Он побрёл в сторону сада, потом сел у стены на корточки и против воли заплакал. Ничего не было, кроме иссушающей душу вселенской пустоты, никакого тепла, никакого света. Мир вокруг становился чёрен и зол, и Рыжий смутно понимал то, в чём признаться в обычное время было очень трудно. Если бы они знали тогда, на «трёшке», во что это выльется!.. Если бы сам он тогда хоть на секунду предположил подобное, неужели он позволил бы Пятому остаться в живых! И уж точно не жил бы сам!..
Слёзы лились не переставая, утро сменил серый зимний день, а он всё сидел, скорчившись, у стены и плакал, не в силах остановиться. Несколько раз подходил Ренни, но Лин гнал его. Под вечер ему сделалось худо — разболелась голова и носом пошла кровь, стали рваться сосуды. Тон, сменившая Ренни, полчаса уговаривала Лина вернуться в дом, но в дом он пошёл, повинуясь собственному решению, принятому несколько минут назад. «Я убью его, — думал Лин. — А потом себя. Нельзя так больше».
В коридоре, проходя мимо зеркала, он испугался своего отражения — мокрые волосы, совершенно безумные глаза, перемазанное кровью лицо.
Он бы убил, наверное, но решимости не хватило. Он ушёл к себе и снова заплакал, сидя в тёмной комнате — на этот раз от дикой головной боли и отчаяния.

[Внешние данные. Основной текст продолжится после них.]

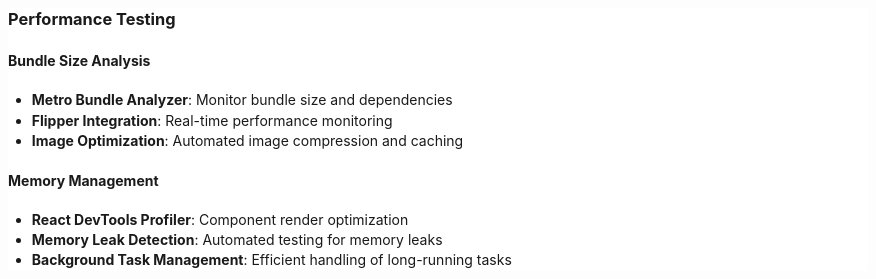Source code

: ### Performance Testing

#### Bundle Size Analysis
- **Metro Bundle Analyzer**: Monitor bundle size and dependencies
- **Flipper Integration**: Real-time performance monitoring
- **Image Optimization**: Automated image compression and caching

#### Memory Management
- **React DevTools Profiler**: Component render optimization
- **Memory Leak Detection**: Automated testing for memory leaks
- **Background Task Management**: Efficient handling of long-running tasks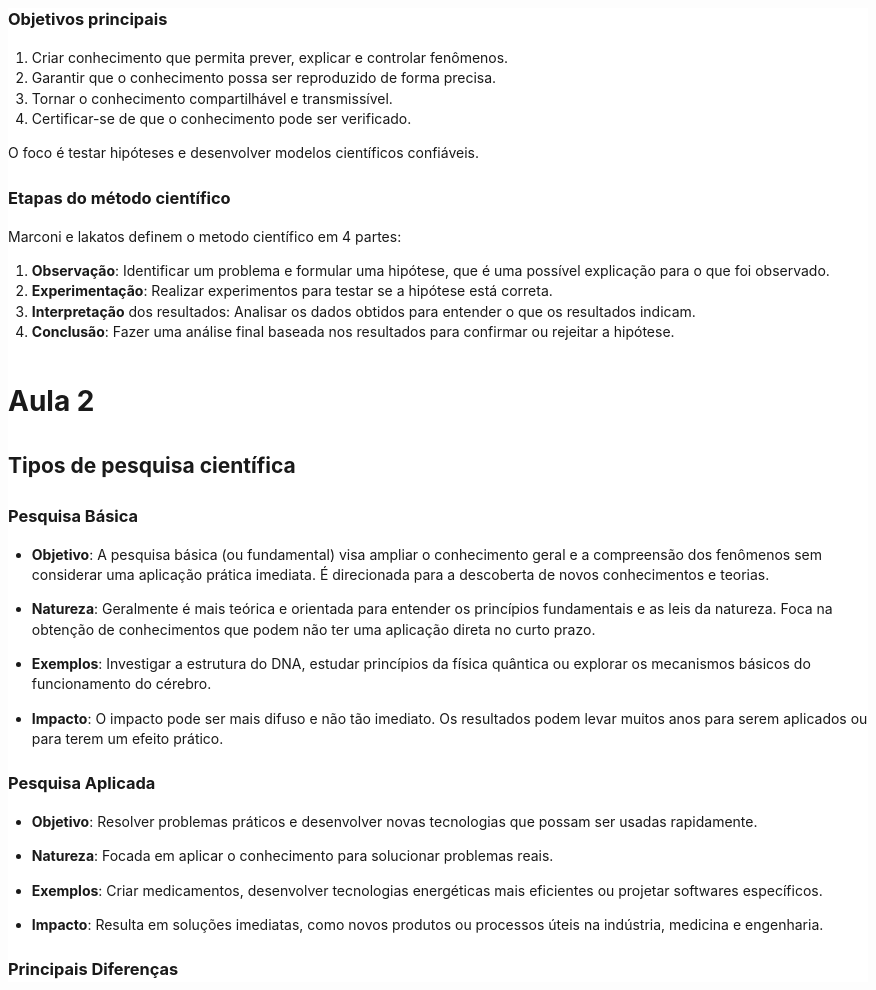 ### Objetivos principais
1. Criar conhecimento que permita prever, explicar e controlar fenômenos.
2. Garantir que o conhecimento possa ser reproduzido de forma precisa.
3. Tornar o conhecimento compartilhável e transmissível.
4. Certificar-se de que o conhecimento pode ser verificado.

O foco é testar hipóteses e desenvolver modelos científicos confiáveis.


### Etapas do método científico
Marconi e lakatos definem o metodo científico em 4 partes:
1. **Observação**: Identificar um problema e formular uma hipótese, que é uma possível explicação para o que foi observado.
2. **Experimentação**: Realizar experimentos para testar se a hipótese está correta.
3. **Interpretação** dos resultados: Analisar os dados obtidos para entender o que os resultados indicam.
4. **Conclusão**: Fazer uma análise final baseada nos resultados para confirmar ou rejeitar a hipótese.


# Aula 2
## Tipos de pesquisa científica

### Pesquisa Básica
- **Objetivo**: A pesquisa básica (ou fundamental) visa ampliar o conhecimento geral e a compreensão dos fenômenos sem considerar uma aplicação prática imediata. É direcionada para a descoberta de novos conhecimentos e teorias.

- **Natureza**: Geralmente é mais teórica e orientada para entender os princípios fundamentais e as leis da natureza. Foca na obtenção de conhecimentos que podem não ter uma aplicação direta no curto prazo.

- **Exemplos**: Investigar a estrutura do DNA, estudar princípios da física quântica ou explorar os mecanismos básicos do funcionamento do cérebro.

- **Impacto**: O impacto pode ser mais difuso e não tão imediato. Os resultados podem levar muitos anos para serem aplicados ou para terem um efeito prático.


### Pesquisa Aplicada

- **Objetivo**: Resolver problemas práticos e desenvolver novas tecnologias que possam ser usadas rapidamente.

- **Natureza**: Focada em aplicar o conhecimento para solucionar problemas reais.

- **Exemplos**: Criar medicamentos, desenvolver tecnologias energéticas mais eficientes ou projetar softwares específicos.

- **Impacto**: Resulta em soluções imediatas, como novos produtos ou processos úteis na indústria, medicina e engenharia.

### Principais Diferenças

Через пару часов пришёл Ренни, уговорил Лина разрешить снять боль — и Рыжий тут же провалился в сон как под лёд.
Проснулся он ночью. Рядом с его постелью сидела Тон, лицо её было настолько несчастным, что заготовленная фраза, чтобы она «убиралась отсюда», застряла у Лина в горле, и он лишь молча сглотнул. Свет в комнате был приглушённым, рассеянным, зимняя ночь за маленьким окном крутила снежную муть, словно стремясь войти в дом, разрушить преграду. Окна в английской части дома Тон и Ренни были стеклянными, и сейчас Лину почудилось, что снег вот-вот разрушит стекло и ночь вольётся в комнату…
— Прости меня, — на пределе слышимости сказала Тон. — Лин, прости меня, пожалуйста, если сможешь.
Лин молча смотрел на неё, с трудом понимая, о чём она говорит. Голова болела меньше, но соображал он с трудом.
— За что? — спросил он неуверенно.
— За бессилие. — Встречающая опустила голову. — Лин, я… мы… Недавно пришёл семьсот восьмидесятый, мы работали на Встрече, и… У нас почти не осталось потенциала. В том, что с тобой сегодня произошло, виновата я.
«Она меня обманывает, — отрешённо подумал Лин. — Это неправда. Она меня утешает. Я сам виноват».
— Ты ни при чём. — Лин с усилием сел. — Я сам. Тон, понимаешь, я до сих пор думаю, что, если бы мы умерли тогда, всем было бы лучше. Нам в том числе.
Тон расплакалась.
— Не надо, — попросила она. — Лин, пожалуйста. Я тебя очень прошу. Откройся, и давай хотя бы попробуем поработать.
В тот момент Лину было почти всё равно. Он покорно кивнул, лёг — и вдруг, стоило Встречающей коснуться его разума, всё внезапно стало на свои места. Он в секунду осознал чудовищность того, что говорил и думал в последние часы. Что-то внутри него словно срасталось воедино, восстанавливалось, принимало должную форму. Лин не заметил, как уснул.